Mendengar kata-kata Narasoma itu, sontak Petruk dan Nala Gareng menghentikan celotehannya. Diam, mengunci mulut dan menunggu kata-kata Narasoma selanjutnya. Lama sekali mereka terdiam, tapi rupanya kata-kata yang ditunggu tidak ujung keluar. Akhirnya Petruk pun memberanikan diri membuka kata-kata.
“Seorang raja adalah pemimpin, Raden. Dan sebaik-baiknya pemimpin adalah ketika dia mampu memimpin dirinya sendiri.“
Sejenak, Narasoma melirik ke arah Petruk dan kemudian berkata, “Kamu benar, Petruk. Saya telah menobatkan diri menjadi raja ketika saya masih belum mampu memimpin diri saya sendiri.“
“Eiittt, maaf Raden. Saya bukan bermaksud menyindir Raden, tapi mustinya demikianlah hakikat pemimpin.“, kata Petruk.
“Petruk, masih banyak ketidakjujuran yang saya pendam untuk diri saya sendiri. Dan itu bukti bahwa saya masih belum mampu memimpin diri saya sendiri”, ujar Narasoma.
Mendengar itu, Nala Gareng memotong.. “Jangan terpengaruh omongan Petruk, Raden. Dia kalau semakin malam semakin kumat edannya”.
“Hush.. kamu itu. Nuduh orang kok seenaknya. Apa kamu juga waras?”, sahut Petruk.
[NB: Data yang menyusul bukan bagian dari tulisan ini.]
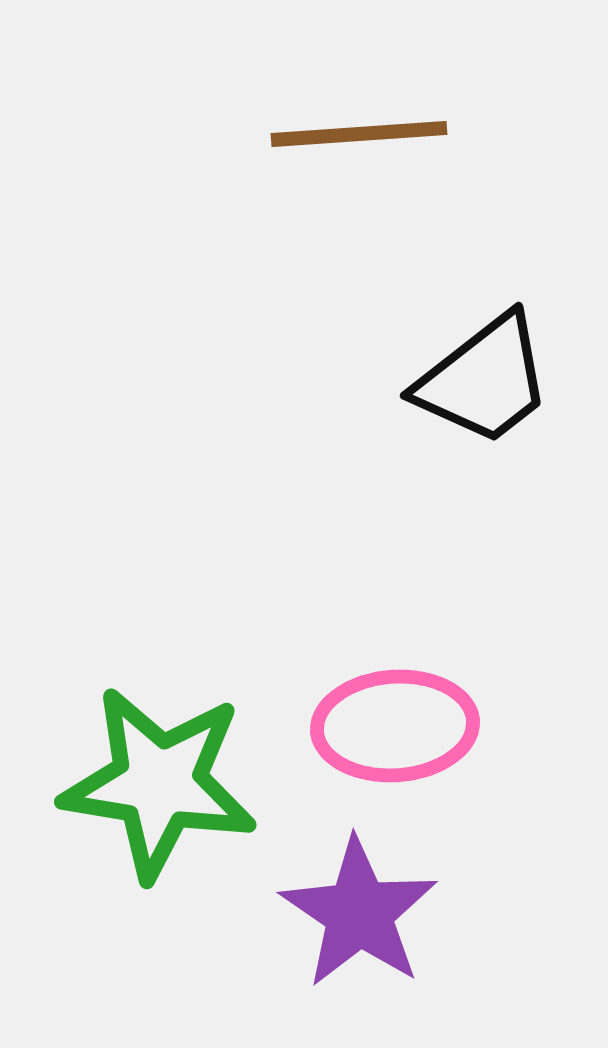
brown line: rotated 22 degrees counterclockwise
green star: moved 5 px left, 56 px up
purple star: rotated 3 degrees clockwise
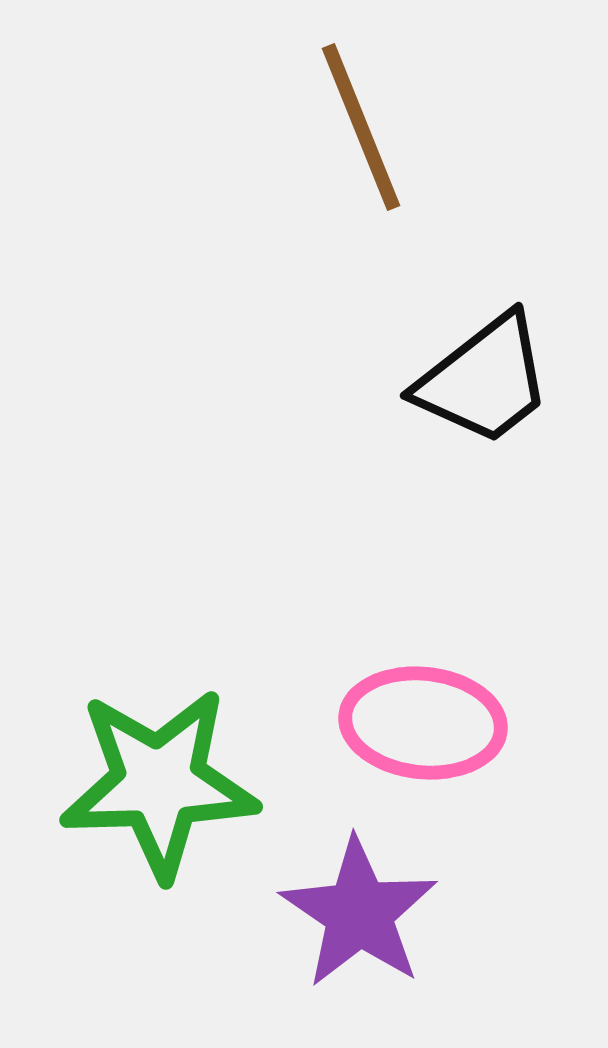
brown line: moved 2 px right, 7 px up; rotated 72 degrees clockwise
pink ellipse: moved 28 px right, 3 px up; rotated 10 degrees clockwise
green star: rotated 11 degrees counterclockwise
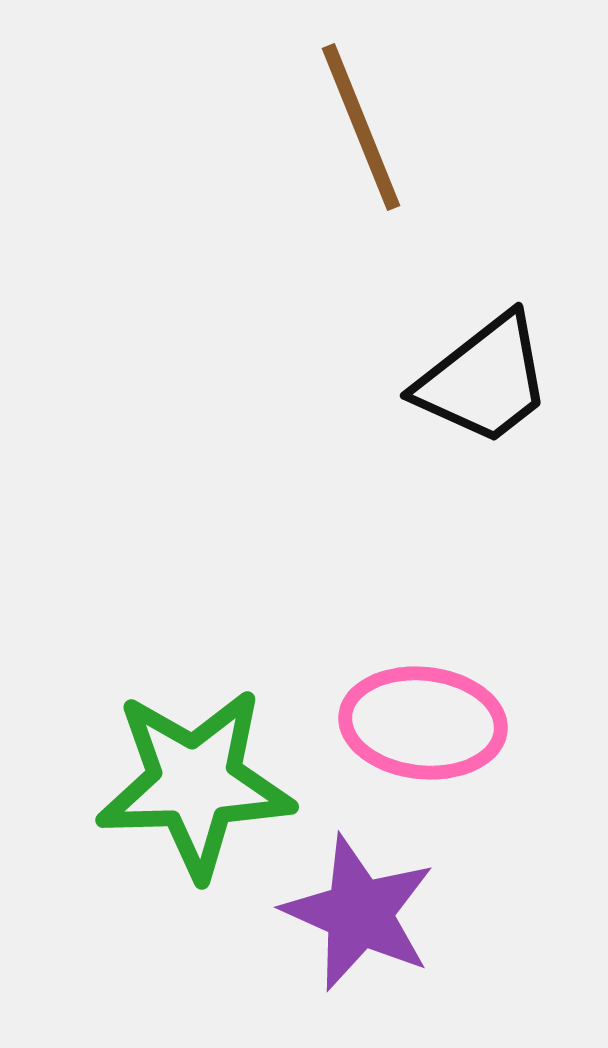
green star: moved 36 px right
purple star: rotated 10 degrees counterclockwise
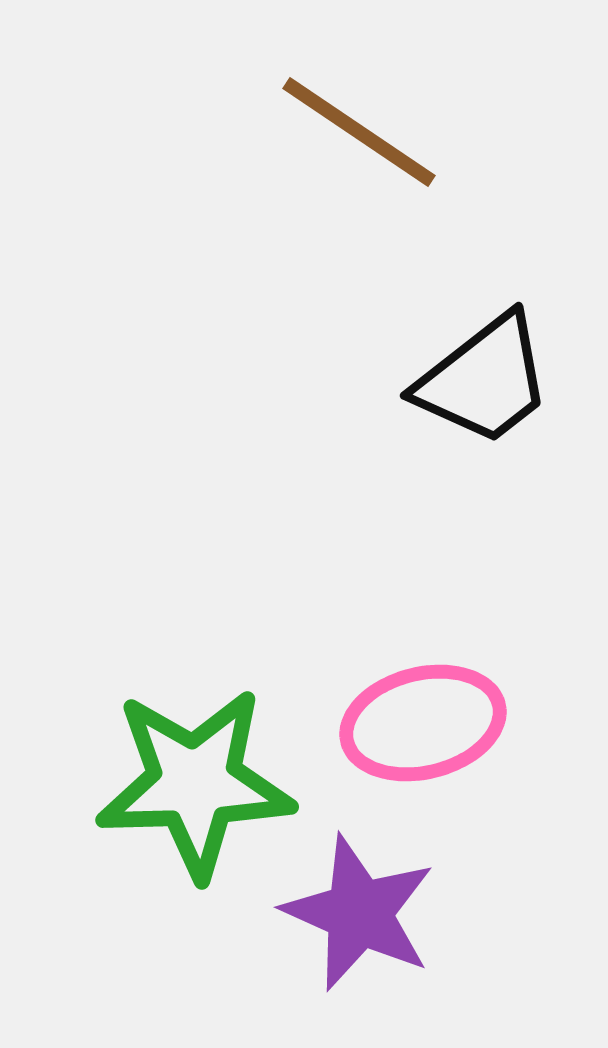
brown line: moved 2 px left, 5 px down; rotated 34 degrees counterclockwise
pink ellipse: rotated 20 degrees counterclockwise
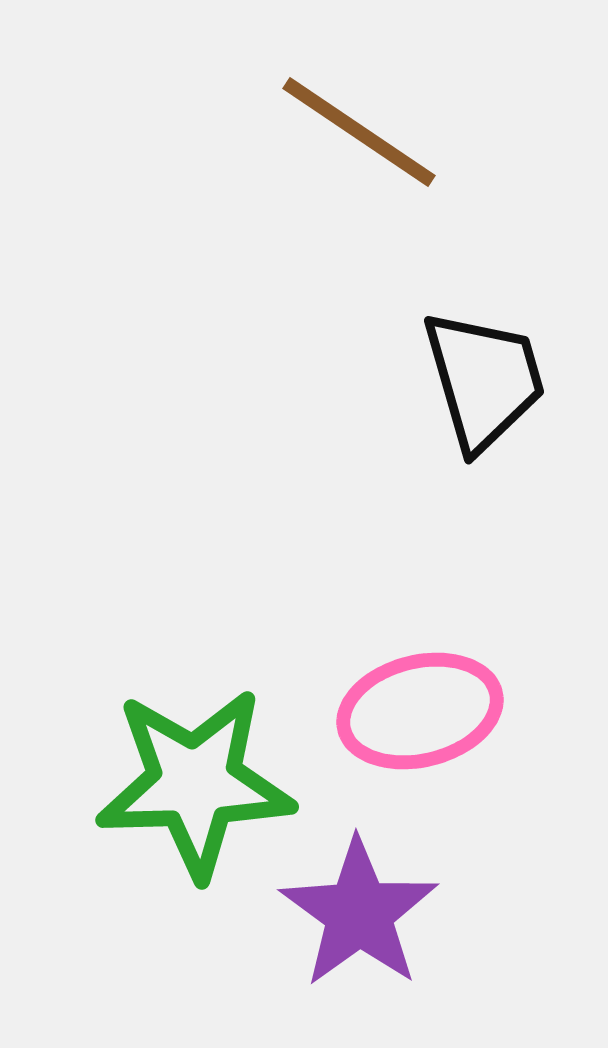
black trapezoid: rotated 68 degrees counterclockwise
pink ellipse: moved 3 px left, 12 px up
purple star: rotated 12 degrees clockwise
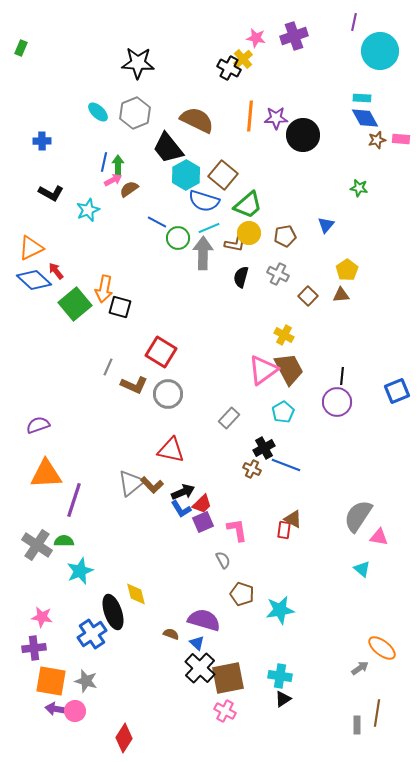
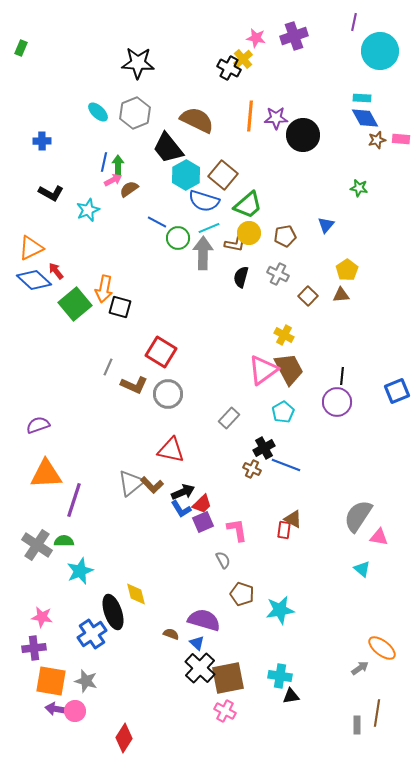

“He. He.. Orang sama-sama gila kok berantem“, sahut Gareng tak mau kalah.
“Ssstt… mbok kamu itu empati sama Raden ini, sepertinya lagi prihatin“, sela Petruk.
“Gila!“, sahut Nala Gareng kembali menggoda.
“Huh.. diemmmm!“
“Edannn…!“
“Ssttt… ”
“Ha.. ha.. ha.. ha.. “, tiba-tiba serempak Petruk dan Nala Gareng tertawa bersama dan membuat Narasoma tersenyum.

Seorang pemimpin seharusnya baru merasa berpuas diri ketika mereka yang dia pimpin telah sanggup dan mampu menjadi peminmpin. Dan bagaimana Ia sebagai pemimpin mampu memimpin dirinya sendiri. Mengendalikan nafsu dan amarah, berdaulat atas diri sendiri. Memang bukan hal yang mudah untuk menjadi seorang pemimpin. Karena selain kecerdasan seorang pemimpin haruslah dibekali dengan perasaan cinta kasih yang kuat.
Untuk sahabat yang akan mengikuti pelatihan kepemimpinan…
Selamat berjuang, jangan pernah takut menghadapi karang yang melintang. Memang proses ini cukup melelahkan tapi percayalah banyak yang bisa dipelajari dan akan bermanfaat di masa yang akan datang.